• **PROBLEM TO SOLVE**
Rewrite the items below as a Markdown table with the columns Number and Record line. Give each nonblank line its own row, numbered in order, and omit the blank lines.

Collected data:
■ ■ ■ ■ ■
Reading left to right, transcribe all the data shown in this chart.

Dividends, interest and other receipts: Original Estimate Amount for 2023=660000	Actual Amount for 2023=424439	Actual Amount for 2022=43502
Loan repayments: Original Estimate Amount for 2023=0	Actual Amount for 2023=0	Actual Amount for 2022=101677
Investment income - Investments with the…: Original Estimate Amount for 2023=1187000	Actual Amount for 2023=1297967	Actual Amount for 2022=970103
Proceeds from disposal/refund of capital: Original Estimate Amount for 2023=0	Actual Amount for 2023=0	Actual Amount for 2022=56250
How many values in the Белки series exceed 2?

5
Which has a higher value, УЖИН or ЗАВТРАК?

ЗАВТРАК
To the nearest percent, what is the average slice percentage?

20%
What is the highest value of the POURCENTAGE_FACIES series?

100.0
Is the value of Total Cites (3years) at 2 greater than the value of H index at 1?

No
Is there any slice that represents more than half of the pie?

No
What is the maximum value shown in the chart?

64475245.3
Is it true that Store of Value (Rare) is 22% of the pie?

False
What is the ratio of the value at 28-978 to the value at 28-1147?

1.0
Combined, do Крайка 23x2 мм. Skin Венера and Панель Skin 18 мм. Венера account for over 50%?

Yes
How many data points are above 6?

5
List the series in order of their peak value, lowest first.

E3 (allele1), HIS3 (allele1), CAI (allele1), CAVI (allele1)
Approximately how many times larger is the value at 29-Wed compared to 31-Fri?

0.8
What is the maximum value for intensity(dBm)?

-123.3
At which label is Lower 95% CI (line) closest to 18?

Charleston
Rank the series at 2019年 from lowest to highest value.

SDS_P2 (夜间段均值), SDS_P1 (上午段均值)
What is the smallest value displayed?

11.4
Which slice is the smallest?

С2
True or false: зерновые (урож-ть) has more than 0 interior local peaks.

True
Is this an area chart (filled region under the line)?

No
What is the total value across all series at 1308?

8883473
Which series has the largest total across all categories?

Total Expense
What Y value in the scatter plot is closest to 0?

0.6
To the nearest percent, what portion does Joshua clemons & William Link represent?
■ ■ ■ ■ ■
• **TASK ANSWER**
| Number | Record line |
|---|---|
| 1 | Reading left to right, transcribe all the data shown in this chart. |
| 2 | Dividends, interest and other receipts: Original Estimate Amount for 2023=660000	Actual Amount for 2023=424439	Actual Amount for 2022=43502 |
| 3 | Loan repayments: Original Estimate Amount for 2023=0	Actual Amount for 2023=0	Actual Amount for 2022=101677 |
| 4 | Investment income - Investments with the…: Original Estimate Amount for 2023=1187000	Actual Amount for 2023=1297967	Actual Amount for 2022=970103 |
| 5 | Proceeds from disposal/refund of capital: Original Estimate Amount for 2023=0	Actual Amount for 2023=0	Actual Amount for 2022=56250 |
| 6 | How many values in the Белки series exceed 2? |
| 7 | 5 |
| 8 | Which has a higher value, УЖИН or ЗАВТРАК? |
| 9 | ЗАВТРАК |
| 10 | To the nearest percent, what is the average slice percentage? |
| 11 | 20% |
| 12 | What is the highest value of the POURCENTAGE_FACIES series? |
| 13 | 100.0 |
| 14 | Is the value of Total Cites (3years) at 2 greater than the value of H index at 1? |
| 15 | No |
| 16 | Is there any slice that represents more than half of the pie? |
| 17 | No |
| 18 | What is the maximum value shown in the chart? |
| 19 | 64475245.3 |
| 20 | Is it true that Store of Value (Rare) is 22% of the pie? |
| 21 | False |
| 22 | What is the ratio of the value at 28-978 to the value at 28-1147? |
| 23 | 1.0 |
| 24 | Combined, do Крайка 23x2 мм. Skin Венера and Панель Skin 18 мм. Венера account for over 50%? |
| 25 | Yes |
| 26 | How many data points are above 6? |
| 27 | 5 |
| 28 | List the series in order of their peak value, lowest first. |
| 29 | E3 (allele1), HIS3 (allele1), CAI (allele1), CAVI (allele1) |
| 30 | Approximately how many times larger is the value at 29-Wed compared to 31-Fri? |
| 31 | 0.8 |
| 32 | What is the maximum value for intensity(dBm)? |
| 33 | -123.3 |
| 34 | At which label is Lower 95% CI (line) closest to 18? |
| 35 | Charleston |
| 36 | Rank the series at 2019年 from lowest to highest value. |
| 37 | SDS_P2 (夜间段均值), SDS_P1 (上午段均值) |
| 38 | What is the smallest value displayed? |
| 39 | 11.4 |
| 40 | Which slice is the smallest? |
| 41 | С2 |
| 42 | True or false: зерновые (урож-ть) has more than 0 interior local peaks. |
| 43 | True |
| 44 | Is this an area chart (filled region under the line)? |
| 45 | No |
| 46 | What is the total value across all series at 1308? |
| 47 | 8883473 |
| 48 | Which series has the largest total across all categories? |
| 49 | Total Expense |
| 50 | What Y value in the scatter plot is closest to 0? |
| 51 | 0.6 |
| 52 | To the nearest percent, what portion does Joshua clemons & William Link represent? |